Dotun Ayobade (he, his, him) is an Assistant Professor of Africana Studies/Rites and Reason Theatre at Brown University. His scholarship and teaching are in the areas of late twentieth century dance, performance and popular music in West Africa. Ayobade attends to how, beyond the modalities of writing, West Africans activate aesthetic and everyday social performance to shape their lived realities, forge belonging, and declare being in the African political economy. Ayobade is currently working on the first book-length study of the storied lives of Nigeria’s Afrobeat Queens, an iconic group of women that helped give potency to the activism of famed musician, Fela Kuti. Provisionally entitled The Afrobeat Queens: Gender, Play, and the Making of Fela Kuti’s Music Subculture, this book examines how the Queens fashioned performance strategies to negotiate agency and visibility when confronted with state authoritarianism and social rebuke. The book project is under contract with Indiana University Press.

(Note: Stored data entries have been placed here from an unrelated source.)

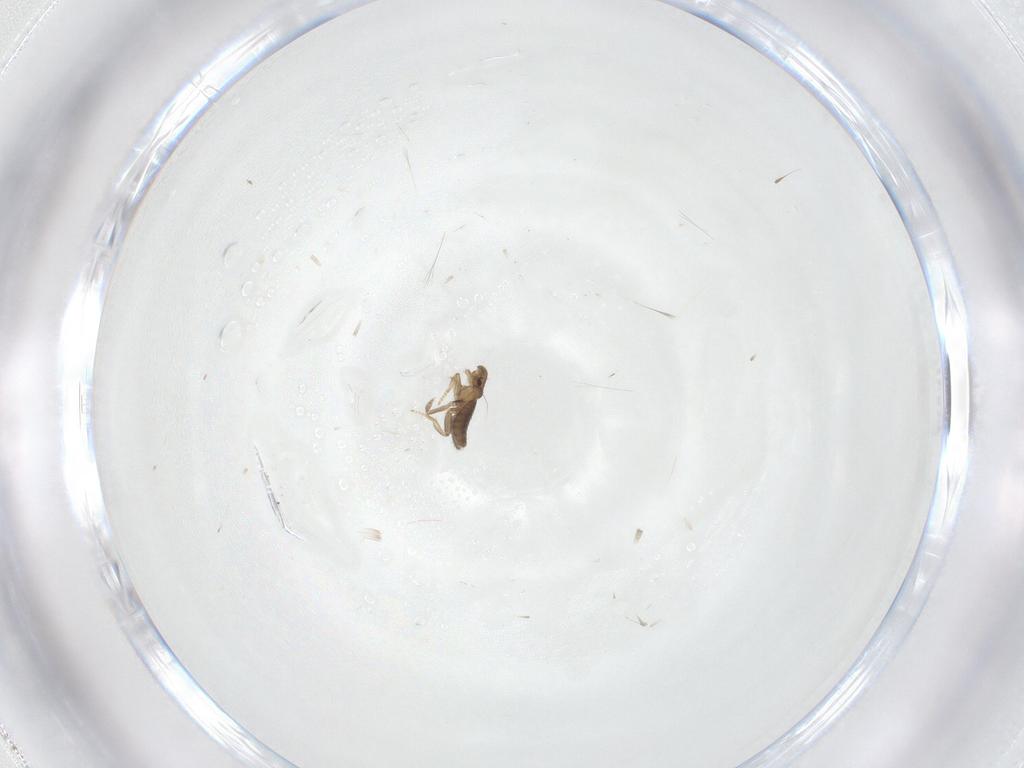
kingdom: Animalia
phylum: Arthropoda
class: Insecta
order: Diptera
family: Phoridae
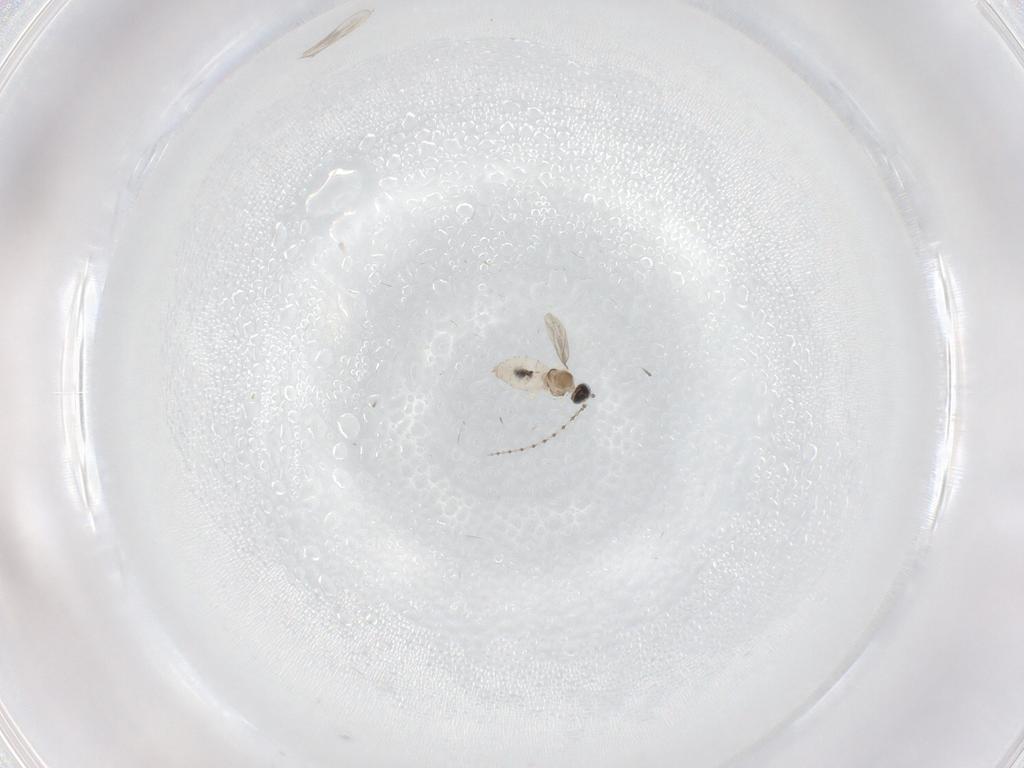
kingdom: Animalia
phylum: Arthropoda
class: Insecta
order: Diptera
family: Cecidomyiidae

Ayobade’s writing have appeared in the Journal of African Cultural Studies, in edited book volumes and in other public fora. He has a forthcoming essay “Inventing Moves, Or, How Nigerian Musicians Sculpt the Body Politic” in the Dance Research Journal. Ayobade’s publications underscore his longstanding interest in the uses, forms and trajectories of a multitude of cultural products in Africa and the diaspora.

Ayobade’s research earned him University of Texas at Austin’s Graduate School Named/Endowed Continuing Fellowship (2014-2015) and, more recently, Brown University’s Salomon Faculty Research Award.